O parlamentar argumentou que os ideais do partido foram analisados pela Justiça portuguesa antes de legalizá-lo. "Quando o Tribunal Constitucional reconheceu o nosso partido, viu que não tinha nada de fascista ou nazista", afirmou. Segundo ele, o rótulo é uma "falácia" utilizada por adversários políticos que busca gerar medo na população.
"É uma falácia da esquerda para amedrontar as pessoas. Para dizer, 'olha, vem aí novamente o fascismo na Europa, vem aí de novo o nazismo. Então, nós não aceitamos e rebatemos esse rótulo de extrema-direita. Não somos extrema-direita. Somos uma direita radical, somos uma direita musculada e que não temos vergonha de dizer para que viemos."
Partido "antissistema"
Santos destacou o avanço rápido da legenda desde sua fundação, em 2019. Na primeira eleição, o partido elegeu apenas um deputado. Em 2022, saltou para 12 cadeiras e, atualmente, ocupa posição de destaque no Parlamento.
O brasileiro afirmou que o partido se popularizou por mostrar à população esquemas de corrupção do governo, o que gerou instabilidade política. Segundo ele, o Chega surge como uma força "antissistema", para romper com práticas consolidadas no Estado.
"Nós somos um partido de sete anos tentando combater o sistema. Esses outros partidos existem já há 50 anos, ou seja, estão enraizados.
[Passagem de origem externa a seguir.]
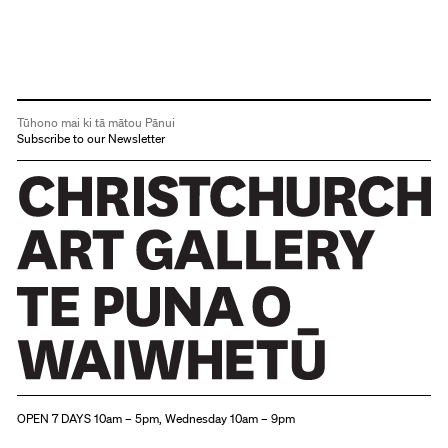
Tūhono mai ki tā mātou Pānui
Subscribe to our Newsletter
Christchurch Art Gallery Te Puna o Waiwhetū
OPEN 7 DAYS 10am – 5pm, Wednesday 10am – 9pm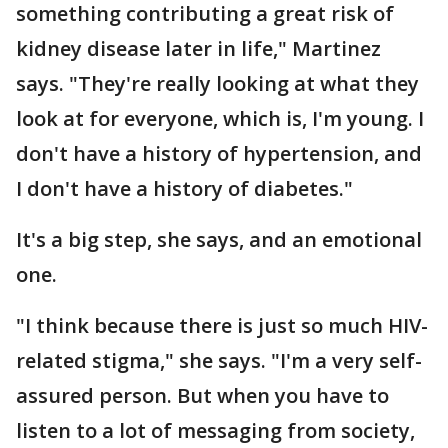
something contributing a great risk of
kidney disease later in life," Martinez
says. "They're really looking at what they
look at for everyone, which is, I'm young. I
don't have a history of hypertension, and
I don't have a history of diabetes."
It's a big step, she says, and an emotional
one.
"I think because there is just so much HIV-
related stigma," she says. "I'm a very self-
assured person. But when you have to
listen to a lot of messaging from society,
Eles são o sistema, e nós somos um partido antissistema."
Em fevereiro deste ano, os portugueses foram às urnas para eleger um novo presidente em segundo turno. António José Seguro, do Partido Socialista, foi eleito com 66,83% dos votos enquanto André Ventura, do Chega, somou 33,17%.
Para Santos, o desempenho não pode ser considerado uma derrota. O deputado esclareceu que, apesar de entrar na disputa presidencial, a sigla não almejava a vitória.
"Não era uma eleição que o André Ventura queria, ou que o Chega queria. Porque presidente da República aqui não governa. O que os portugueses querem, o que a direita em Portugal quer, é que o André Ventura seja primeiro-ministro", argumentou.
De acordo com ele, a meta traçada pelo partido desde a fundação era chegar ao governo em oito anos. Esse prazo está próximo de se cumprir, disse.
"O André Ventura sempre diz, desde 2019, que em oito anos nós sairíamos do governo. Portanto, em sete anos somos o segundo maior partido. Falta um ano."
O que une direta e esquerda
Apesar do tom político mais duro, o deputado destacou o papel do esporte como espaço de convergência entre diferentes ideologias.
Integrante da comissão de esportes da Assembleia da República, ele afirmou que projetos na área costumam ser aprovados com apoio amplo no Parlamento. "Há uma unanimidade, da esquerda à direita, quando falamos de esporte", afirmou.
Santos também relembrou sua experiência como atleta e professor, destacando o caráter inclusivo das atividades esportivas. "Nas minhas aulas tinha muçulmanos, cristãos, judeus, homens, mulheres, todos unidos pelo desporto", disse.
Em relação ao cenário brasileiro, vê consenso semelhante. "Acredito que o esporte pode unir o povo brasileiro, pelo menos durante esse período de Copa do Mundo", afirmou.